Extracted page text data
================
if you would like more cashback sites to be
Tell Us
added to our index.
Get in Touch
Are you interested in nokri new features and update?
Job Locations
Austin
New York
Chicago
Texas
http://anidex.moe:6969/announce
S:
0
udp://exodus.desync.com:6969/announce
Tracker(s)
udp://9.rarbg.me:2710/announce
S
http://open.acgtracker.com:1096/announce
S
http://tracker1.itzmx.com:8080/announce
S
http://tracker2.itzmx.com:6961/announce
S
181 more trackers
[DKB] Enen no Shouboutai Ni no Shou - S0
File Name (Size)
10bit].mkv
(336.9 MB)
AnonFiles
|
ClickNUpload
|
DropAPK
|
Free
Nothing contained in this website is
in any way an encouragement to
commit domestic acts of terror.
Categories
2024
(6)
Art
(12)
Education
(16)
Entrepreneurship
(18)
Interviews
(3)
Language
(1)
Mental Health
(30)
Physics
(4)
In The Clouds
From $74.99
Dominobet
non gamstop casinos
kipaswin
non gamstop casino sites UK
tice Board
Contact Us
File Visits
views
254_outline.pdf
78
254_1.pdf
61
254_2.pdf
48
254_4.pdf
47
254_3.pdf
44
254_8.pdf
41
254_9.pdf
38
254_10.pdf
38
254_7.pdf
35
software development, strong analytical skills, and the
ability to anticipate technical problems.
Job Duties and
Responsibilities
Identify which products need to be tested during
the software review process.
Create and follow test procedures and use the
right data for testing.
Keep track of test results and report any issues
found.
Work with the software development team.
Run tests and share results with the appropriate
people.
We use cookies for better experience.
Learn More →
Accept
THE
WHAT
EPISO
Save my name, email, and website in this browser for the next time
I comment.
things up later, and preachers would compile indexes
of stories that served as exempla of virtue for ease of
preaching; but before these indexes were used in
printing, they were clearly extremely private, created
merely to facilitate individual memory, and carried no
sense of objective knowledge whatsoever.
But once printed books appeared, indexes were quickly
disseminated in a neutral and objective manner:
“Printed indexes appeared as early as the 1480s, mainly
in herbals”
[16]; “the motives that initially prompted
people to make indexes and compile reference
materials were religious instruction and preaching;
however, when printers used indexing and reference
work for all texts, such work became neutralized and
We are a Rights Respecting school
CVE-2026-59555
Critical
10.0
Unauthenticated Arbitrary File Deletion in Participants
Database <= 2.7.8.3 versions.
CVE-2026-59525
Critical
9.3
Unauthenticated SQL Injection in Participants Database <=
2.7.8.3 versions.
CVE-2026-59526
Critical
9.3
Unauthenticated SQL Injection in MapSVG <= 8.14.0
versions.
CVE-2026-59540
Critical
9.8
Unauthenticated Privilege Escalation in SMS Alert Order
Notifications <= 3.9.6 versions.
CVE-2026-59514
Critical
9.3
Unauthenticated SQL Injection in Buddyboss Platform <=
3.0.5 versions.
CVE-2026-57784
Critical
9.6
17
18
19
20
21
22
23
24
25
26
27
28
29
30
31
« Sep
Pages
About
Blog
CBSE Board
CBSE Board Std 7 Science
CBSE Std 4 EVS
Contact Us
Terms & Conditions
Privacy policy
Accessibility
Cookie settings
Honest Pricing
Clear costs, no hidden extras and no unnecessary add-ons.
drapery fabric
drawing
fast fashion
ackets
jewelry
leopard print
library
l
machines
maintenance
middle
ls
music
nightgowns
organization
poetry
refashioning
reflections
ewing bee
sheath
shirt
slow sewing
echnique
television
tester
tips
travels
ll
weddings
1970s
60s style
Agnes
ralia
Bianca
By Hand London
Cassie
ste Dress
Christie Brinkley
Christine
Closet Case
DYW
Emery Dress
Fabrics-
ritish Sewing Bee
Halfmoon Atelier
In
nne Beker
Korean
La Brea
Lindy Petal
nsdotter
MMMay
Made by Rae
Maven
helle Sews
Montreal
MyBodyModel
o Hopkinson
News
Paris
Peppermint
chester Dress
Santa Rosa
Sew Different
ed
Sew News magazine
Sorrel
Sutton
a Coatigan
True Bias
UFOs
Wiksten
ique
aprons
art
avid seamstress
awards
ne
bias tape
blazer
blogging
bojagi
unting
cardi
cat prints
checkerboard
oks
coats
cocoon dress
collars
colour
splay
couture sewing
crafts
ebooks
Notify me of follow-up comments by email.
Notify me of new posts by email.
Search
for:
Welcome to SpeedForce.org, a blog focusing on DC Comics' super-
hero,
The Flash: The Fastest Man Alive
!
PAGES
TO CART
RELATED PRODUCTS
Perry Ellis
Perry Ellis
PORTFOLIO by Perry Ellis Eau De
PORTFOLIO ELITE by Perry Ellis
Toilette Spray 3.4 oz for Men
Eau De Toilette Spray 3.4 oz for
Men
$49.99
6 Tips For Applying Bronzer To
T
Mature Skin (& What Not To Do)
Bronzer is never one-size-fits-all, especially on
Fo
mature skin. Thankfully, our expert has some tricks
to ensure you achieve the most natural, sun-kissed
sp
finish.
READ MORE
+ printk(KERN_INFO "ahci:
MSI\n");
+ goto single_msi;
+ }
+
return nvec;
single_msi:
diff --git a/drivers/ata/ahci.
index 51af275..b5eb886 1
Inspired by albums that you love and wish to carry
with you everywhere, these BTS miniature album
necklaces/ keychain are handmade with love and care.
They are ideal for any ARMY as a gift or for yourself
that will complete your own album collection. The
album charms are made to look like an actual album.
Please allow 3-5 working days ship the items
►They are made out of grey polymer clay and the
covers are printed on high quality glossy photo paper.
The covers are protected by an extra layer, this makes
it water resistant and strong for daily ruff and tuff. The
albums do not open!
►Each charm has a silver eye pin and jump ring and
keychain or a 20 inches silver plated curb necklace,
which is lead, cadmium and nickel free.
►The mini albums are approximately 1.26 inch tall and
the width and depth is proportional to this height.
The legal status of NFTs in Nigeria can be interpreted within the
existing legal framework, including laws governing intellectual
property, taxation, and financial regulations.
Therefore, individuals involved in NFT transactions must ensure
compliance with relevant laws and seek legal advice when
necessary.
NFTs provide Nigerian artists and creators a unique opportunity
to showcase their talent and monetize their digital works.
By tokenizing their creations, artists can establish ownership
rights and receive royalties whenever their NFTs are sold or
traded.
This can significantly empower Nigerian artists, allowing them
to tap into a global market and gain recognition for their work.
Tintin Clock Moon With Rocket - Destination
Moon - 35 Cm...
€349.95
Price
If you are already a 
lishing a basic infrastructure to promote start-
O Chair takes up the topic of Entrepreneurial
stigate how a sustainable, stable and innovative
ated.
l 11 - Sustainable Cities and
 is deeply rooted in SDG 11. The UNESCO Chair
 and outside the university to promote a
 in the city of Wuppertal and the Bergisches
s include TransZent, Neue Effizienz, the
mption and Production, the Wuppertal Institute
================
Assignment:
Pick out every line in the items above that contains the word "which", and copy each one. Count only matches with the same capitalization.

Exercise answer:
Identify which products need to be tested during
which is lead, cadmium and nickel free.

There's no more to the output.